Finding new ways to invest can be tricky nowadays. With access to more options, most people can find it confusing to choose the best option.
Choosing between investments, property, stock or fixed interest can be tricky. Here are the advantages that come with each option:
Investing in property:
By investing in property, you are in more control. Consider that when you invest in a public or private company, you are a minority investor who puts his or her faith in management. By investing in real estate, you also get a tangible asset to own. Unlike stocks, investing in property is easier to analyse and quantify. There is also less visible utility.
Investing in stocks:
Investing in stocks gives you a higher rate of return. This option is also much more liquid. Unlike investing in property, your cash is easily accessible. If you don’t like a stock or need immediate cash, you can easily sell your stock holdings. There are lower transaction costs involved in investing in stocks too. Managing stocks is less work, unlike a property, where you have to maintain the property and make sure that rates are paid every month.
Stocks give investors more variety. You can invest in different countries and you can also invest in various sectors.

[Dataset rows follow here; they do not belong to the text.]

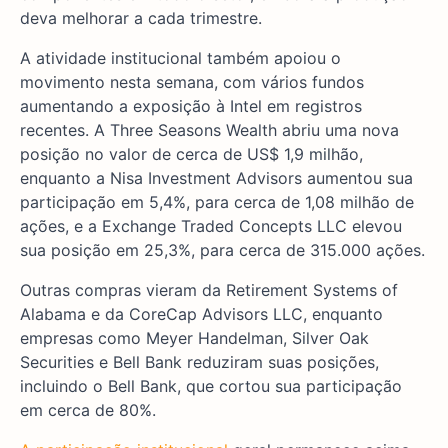
deva melhorar a cada trimestre.
A atividade institucional também apoiou o
movimento nesta semana, com vários fundos
aumentando a exposição à Intel em registros
recentes. A Three Seasons Wealth abriu uma nova
posição no valor de cerca de US$ 1,9 milhão,
enquanto a Nisa Investment Advisors aumentou sua
participação em 5,4%, para cerca de 1,08 milhão de
ações, e a Exchange Traded Concepts LLC elevou
sua posição em 25,3%, para cerca de 315.000 ações.
Outras compras vieram da Retirement Systems of
Alabama e da CoreCap Advisors LLC, enquanto
empresas como Meyer Handelman, Silver Oak
Securities e Bell Bank reduziram suas posições,
incluindo o Bell Bank, que cortou sua participação
em cerca de 80%.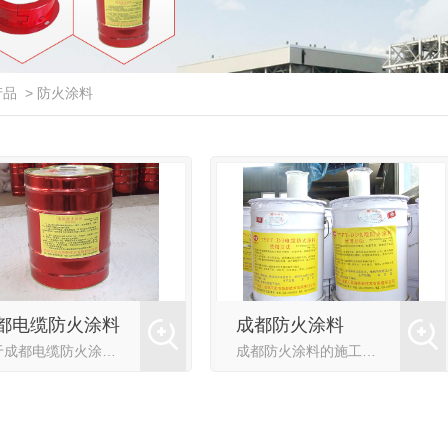
产品
>
防火涂料
都电缆防火涂料
成都防火涂料
关于成都电缆防火涂料的特点以及性能介绍，大家来了解一下：一、主要特点该产品为溶剂型材料，沉淀少、搅拌易浮动融合。色彩鲜亮，平滑度好，附着力强。遇火达到一定温度值则膨胀以阻止火灾的蔓延。二、技术性能在容
成都防火涂料的施工方法及存运介绍：1、施工前应将电缆表面的浮尘、油污、杂物等洗净、打磨干净，待表面干燥后方可进行涂刷。2、施工可采用喷涂、刷涂等方法，使用时应充分搅拌均匀，涂料稍稠时，可用适量的专用稀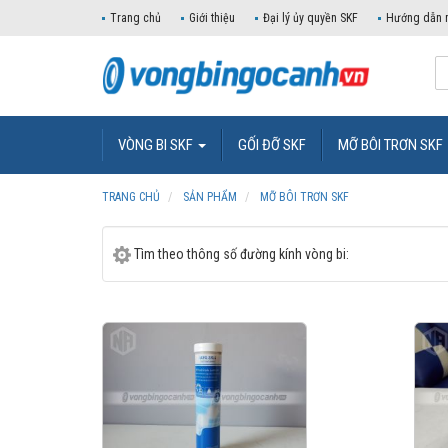
Trang chủ
Giới thiệu
Đại lý ủy quyền SKF
Hướng dẫn 
VÒNG BI SKF
GỐI ĐỠ SKF
MỠ BÔI TRƠN SKF
TRANG CHỦ
SẢN PHẨM
MỠ BÔI TRƠN SKF
Tìm theo thông số đường kính vòng bi: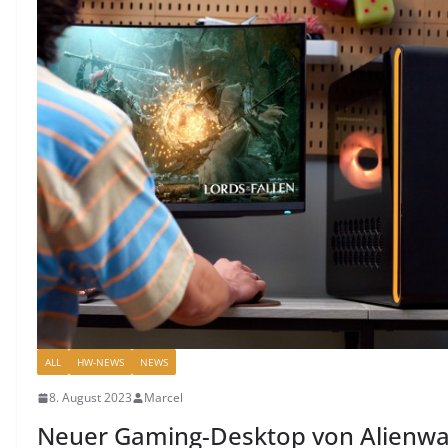
ALL
HW-NEWS
NEWS
8. August 2023
Marcel
Neuer Gaming-Desktop von Alienware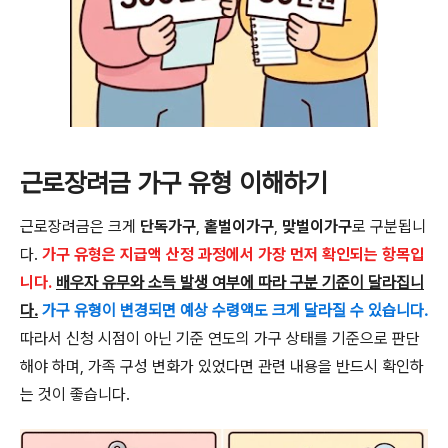
근로장려금 가구 유형 이해하기
근로장려금은 크게
단독가구
,
홑벌이가구
,
맞벌이가구
로 구분됩니
다.
가구 유형은 지급액 산정 과정에서 가장 먼저 확인되는 항목입
니다.
배우자 유무와 소득 발생 여부에 따라 구분 기준이 달라집니
다.
가구 유형이 변경되면 예상 수령액도 크게 달라질 수 있습니다.
따라서 신청 시점이 아닌 기준 연도의 가구 상태를 기준으로 판단
해야 하며, 가족 구성 변화가 있었다면 관련 내용을 반드시 확인하
는 것이 좋습니다.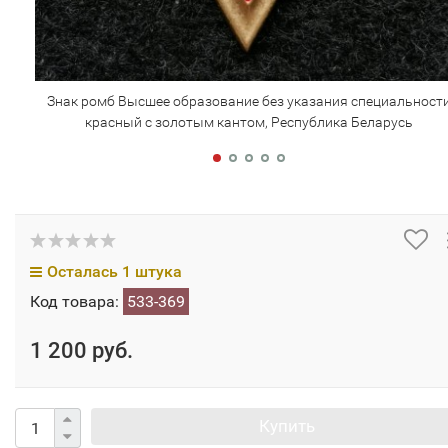
Знак ромб Высшее образование без указания специальност
красный с золотым кантом, Республика Беларусь
Осталась 1 штука
Код товара:
533-369
1 200 руб.
Купить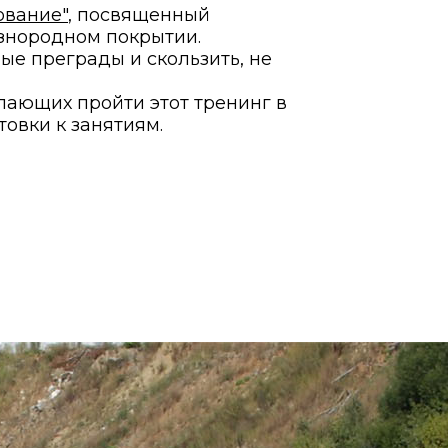
ование"
, посвященный
азнородном покрытии.
е преграды и скользить, не
лающих пройти этот тренинг в
овки к занятиям.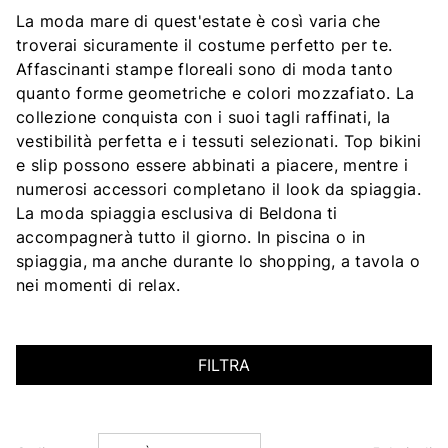
La moda mare di quest'estate è così varia che
troverai sicuramente il costume perfetto per te.
Affascinanti stampe floreali sono di moda tanto
quanto forme geometriche e colori mozzafiato. La
collezione conquista con i suoi tagli raffinati, la
vestibilità perfetta e i tessuti selezionati. Top bikini
e slip possono essere abbinati a piacere, mentre i
numerosi accessori completano il look da spiaggia.
La moda spiaggia esclusiva di Beldona ti
accompagnerà tutto il giorno. In piscina o in
spiaggia, ma anche durante lo shopping, a tavola o
nei momenti di relax.
FILTRA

An investor can purchase a stock, bond, commodity, real estate or another investment vehicle with the expectation of earning a positive financial return over time.
An investor can anticipate making a profit due to advanced research and prudent selection of an appropriate investment vehicle.
Fixed Interest investment:
Fixed interest investments offer investors a regular income for a specified term with the expectation that the principal will be repaid ate the end of the term (maturity date.)
This type of investment should form part of a diversified investment portfolio.
It’s important to do your research before choosing between investments, property, stock or fixed interest.